Half-a-dozen farmworkers stand in line in a towering warehouse for a company called Planasa outside Klamath Falls on a recent Saturday. They wear masks and their aprons are streaked with dirt from trimming strawberry plants. Bouncy accordion music plays from a Spanish radio station on a portable boombox.
A group of nurses and medical assistants from Klamath Health Partnership seat the workers in folding chairs. One by one, they insert the now-ubiquitous 6-inch nasal swab into the workers' noses to test for COVID-19.
Laura Cobian, a registered nurse, opens the back doors of a retired ambulance they bought and retrofitted.
“It’s basically a big inventory ambulance of anything and everything that we might be needing at our COVID testing sites,” she says.
Cobian grew up in Klamath Falls. Her parents were farmworkers. She says she joined Klamath Health Partnership to break down barriers to health care.
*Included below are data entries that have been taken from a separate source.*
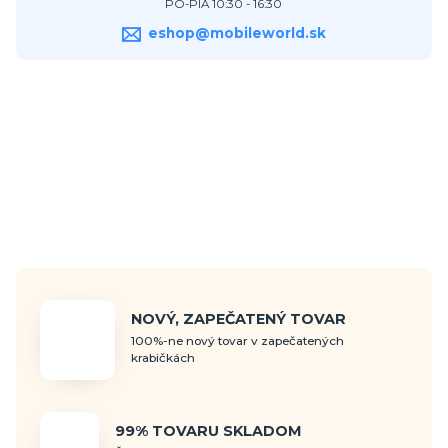
PO-PIA 10:30 - 16:30
eshop@mobileworld.sk
NOVÝ, ZAPEČATENÝ TOVAR
100%-ne nový tovar v zapečatených
krabičkách
99% TOVARU SKLADOM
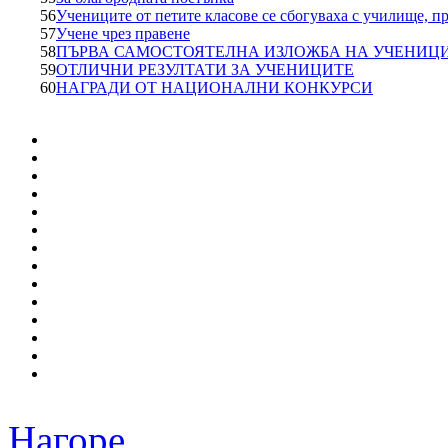
56
Учениците от петите класове се сбогуваха с училище, п
57
Учене чрез правене
58
ПЪРВА САМОСТОЯТЕЛНА ИЗЛОЖБА НА УЧЕНИЦИ 
59
ОТЛИЧНИ РЕЗУЛТАТИ ЗА УЧЕНИЦИТЕ
60
НАГРАДИ ОТ НАЦИОНАЛНИ КОНКУРСИ
Нагоре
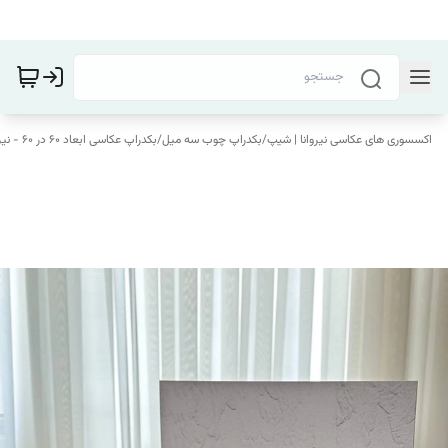
اکسسوری های عکاسی نیروانا | شیپ
/
بکدراپ چوب سه میل
/
بکدراپ عکاسی ابعاد 60 در 60 - نیروانا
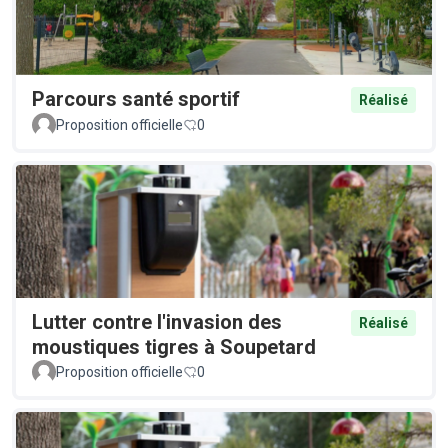
Parcours santé sportif
Réalisé
Proposition officielle
0
Lutter contre l'invasion des
Réalisé
moustiques tigres à Soupetard
Proposition officielle
0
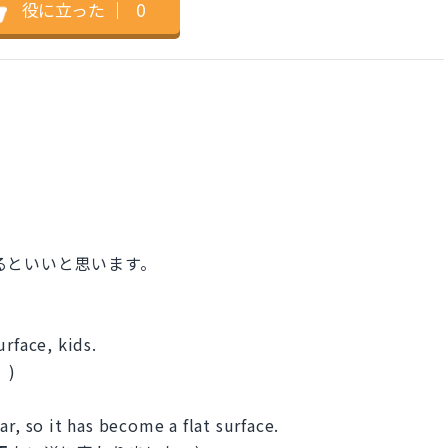
役に立った
｜
0
いるといいと思います。
rface, kids.
。)
r, so it has become a flat surface.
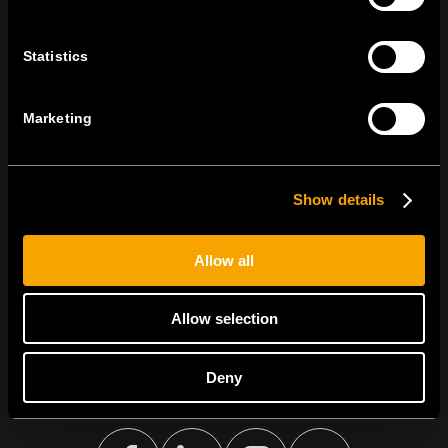
tel:
+386 7 348 99 00
| mail:
info@tem.si
Statistics
MARADJON
KAPCSOLATBAN
Marketing
IRATKOZZON FEL AZ E-HÍRLEVÉLRE
Show details
Allow all
Egyetértek
Adatvédelmi irányelvek.
Allow selection
Deny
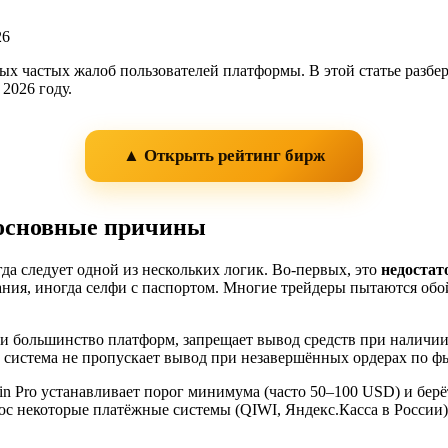
мых частых жалоб пользователей платформы. В этой статье разб
2026 году.
▲ Открыть рейтинг бирж
: основные причины
гда следует одной из нескольких логик. Во-первых, это
недостат
ния, иногда селфи с паспортом. Многие трейдеры пытаются обо
к и большинство платформ, запрещает вывод средств при наличии
да система не пропускает вывод при незавершённых ордерах по 
coin Pro устанавливает порог минимума (часто 50–100 USD) и бер
юс некоторые платёжные системы (QIWI, Яндекс.Касса в России)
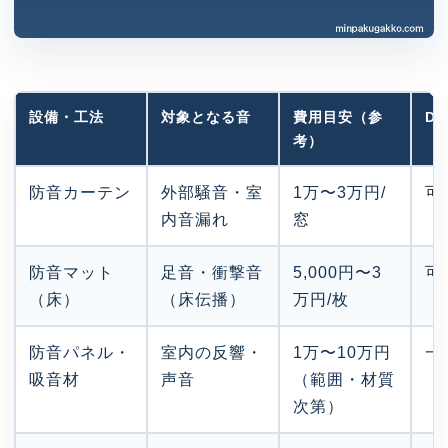
設備・工法
対象となる音
費用目安（参
DI
考）
防音カーテン
外部騒音・室
1万〜3万円/
可
内音漏れ
窓
防音マット
足音・衝撃音
5,000円〜3
可
（床）
（床伝播）
万円/枚
防音パネル・
室内の反響・
1万〜10万円
一
吸音材
声音
（範囲・材質
次第）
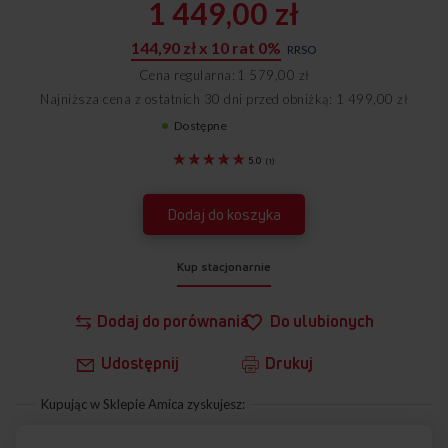
1 449,00 zł
144,90 zł x 10 rat 0%
RRSO
Cena regularna
1 579,00 zł
Najniższa cena z ostatnich 30 dni przed obniżką: 1 499,00 zł
Dostępne
1191271
5.0
(
1
)
Dodaj do koszyka
Kup stacjonarnie
Dodaj do porównania
Do ulubionych
Udostępnij
Drukuj
Kupując w Sklepie Amica zyskujesz:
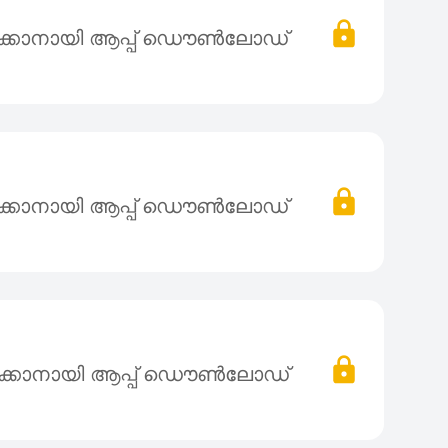
ക്കാനായി ആപ്പ് ഡൌൺലോഡ്
ക്കാനായി ആപ്പ് ഡൌൺലോഡ്
ക്കാനായി ആപ്പ് ഡൌൺലോഡ്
“I think we’re demonstrating it by this,” she says. “By having a COVID ambulance that we purchased specifically to be able to break those barriers and meet our community’s need of testing.”
Last Thursday the Oregon Health Authority and Klamath County Public Health announced more than 50 cases of COVID-19 from Planasa farmworkers living in the area during harvest season. The exact case numbers, between 54 and 59, vary from different health agencies based on when they were recorded.
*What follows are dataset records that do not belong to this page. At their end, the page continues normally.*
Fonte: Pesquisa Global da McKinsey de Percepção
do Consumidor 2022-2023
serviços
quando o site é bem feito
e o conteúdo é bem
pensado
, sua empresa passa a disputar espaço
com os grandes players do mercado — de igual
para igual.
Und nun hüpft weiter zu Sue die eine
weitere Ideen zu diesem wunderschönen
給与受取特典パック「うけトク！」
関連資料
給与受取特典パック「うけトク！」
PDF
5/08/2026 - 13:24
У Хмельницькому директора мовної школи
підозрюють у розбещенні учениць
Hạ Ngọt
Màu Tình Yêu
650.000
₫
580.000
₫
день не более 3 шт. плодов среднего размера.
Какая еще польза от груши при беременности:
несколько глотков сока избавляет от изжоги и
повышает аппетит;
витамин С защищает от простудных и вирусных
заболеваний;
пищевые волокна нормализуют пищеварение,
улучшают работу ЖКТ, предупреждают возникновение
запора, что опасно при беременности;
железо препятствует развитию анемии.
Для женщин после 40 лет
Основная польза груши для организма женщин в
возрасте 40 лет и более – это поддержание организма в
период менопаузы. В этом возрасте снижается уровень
The cluster was deemed a workplace outbreak by OHA. It marked the highest increase for Klamath Falls and contributed the largest single day total in the state since the pandemic began.
According to Planasa staff, all the workers have quarantined and recovered since they were tested in late September. The Oregon Health Authority says the outbreak was not announced sooner because of privacy risks of identifying individuals involved.
But it’s a real-life example of how Latinos, and farmworkers in particular, are at higher risk for COVID-19.
“When there’s no choice, when there’s no unemployment insurance, when there’s no income without working, you have the devil’s choice,” says UC Davis Professor Mark Schenker, who researches farmworker health. “You either go to work or you don’t have enough money for food. And what do you do?”
Cobian, with Klamath Health Partnership, says there’s a host of factors that make it hard for farmworkers to get basic health care, including COVID-19 testing.
“When you have somebody that’s in a new community, traveling, there’s a language barrier, and then their only day off is usually a Sunday, and they’re coming here to work so they don’t want to [take] a day off. So, unless they’re really sick, they’re not going to take that time off,” she says.
Seasonal workers at Planasa arrived from Washington State, Northern Oregon, California’s Central Valley and Mexico and are working there for around six weeks. Positive COVID-19 cases are assigned to the county where an individual is living at the time they are tested, according to a spokesperson for the Oregon Health Authority.
Oscar Garcia, a human resources manager with Planasa, says all their seasonal workers in Oregon were asymptomatic when they were tested.
The cluster of cases does not pose a threat to residents of the county because they’ve completed quarantine, according to Valeree Lane with Klamath County Public Health.
“It’s shocking to have 54 cases announced all at once, but there’s nothing to be really that concerned about,” Lane says.
Occasionally there’s resistance to COVID testing from both farmworkers and owners, according to Schenker at UC Davis. He says farm owners worry if COVID cases appear, their operations will get shut down. Meanwhile, farm workers worry that testing positive will mean they have to stay home.
“We need to be testing to get a grip on this pandemic,” he says. “Identifying people and when they are infected, we need to be quarantining them and separating them and not having them spread the disease.”
By the end of the week the health workers test about 500 seasonal workers at Planasa.
Amanda Blodgett is the Chief Operations Officer with Klamath Health Partnership. She says their idea to provide a mobile clinic was meant to make it easier for farms and workers to get tested.
“So, if anybody is sick, it doesn’t go across the entire crew, because this is important work for these folks,” Blodgett says. “The work they do this summer will sustain them for the rest of the year. We don’t want them sent home, we want them to be healthy and to be able to continue to work.”
She worries that identifying a cluster of positive cases could discourage other farms from doing testing. But, she says, at Planasa they accomplished their goal: to help employees and control the spread of the virus.